Sensitivity Analysis Methods for Complex, Multidisciplinary Systems

Period of Performance: 04/15/2014 - 04/14/2016

$747K

Phase 2 STTR

Recipient Firm

Scientific Simulations LLC
1582 Inca
Laramie, WY -
Principal Investigator, Firm POC

Research Institution

University of Wyoming
Research Office, Dept 3355 1000 E. University Ave.
Laramie, WY 82071
Institution POC

Abstract

ABSTRACT: The objective of this proposal is to develop efficient sensitivity analysis methods based on adjoint techniques for multi-disciplinary time-dependent problems. The approach is based on the discrete adjoint, which is derived and implemented on a software component basis, with the various multidisciplinary software components being linked together through a Python interface, thus preserving modularity, and enabling the application of the adjoint approach to legacy disciplinary solvers.
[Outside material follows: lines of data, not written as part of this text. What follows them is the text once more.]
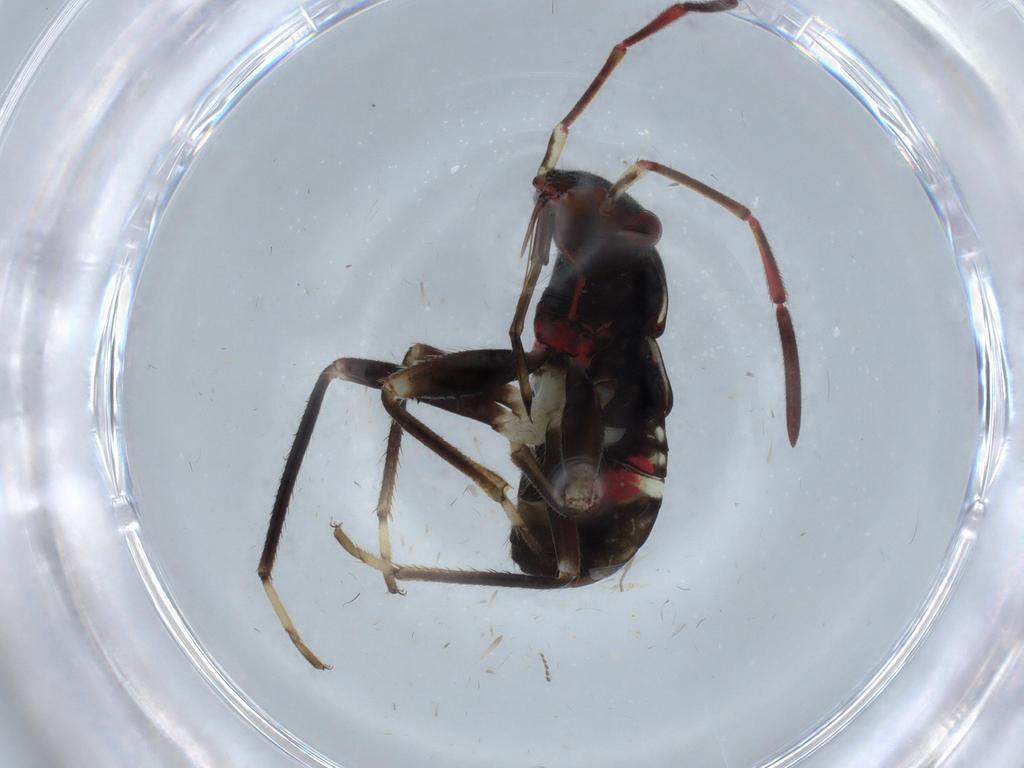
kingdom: Animalia
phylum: Arthropoda
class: Insecta
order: Hemiptera
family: Rhyparochromidae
In Phase 1, coupled aeroelastic adjoint methods were demonstrated in two-dimensions and in three dimensions using a beam structural model. In Phase 2, more sophisticated brick and shell element structural models will be developed, along with their associated time-dependent adjoint models. These will be coupled to the aerodynamic solver with the goal of obtaining coupled multidisciplinary sensitivities for driving time dependent aeroelastic optimization problems. A thermal conduction model will also be developed with the goal of performing aero-thermo-elastic optimization. Target applications include fixed and rotary wing commercial and military vehicles as well as high speed vehicles. BENEFIT: The extension of adjoint methods to time-dependent multidisciplinary problems will enable new capabilities in computational aerospace engineering. Aeroelastic optimization through optimal selection of structural parameters and tradeoffs between aerodynamic performance and structural rigidity will be enabled. This will be of immediate use to government programs involved in the design of conventional fixed wing aircraft, rotorcraft, high altitude UAVs, and other non-conventional configurations. Aerothermoelastic optimization will also be enabled and will lead to more comprehensive design considerations for high speed vehicles. Commercial applications include the development of design tools for fixed and rotary wing commercial aircraft that combine in a unified manner both structural and aerodynamic design considerations.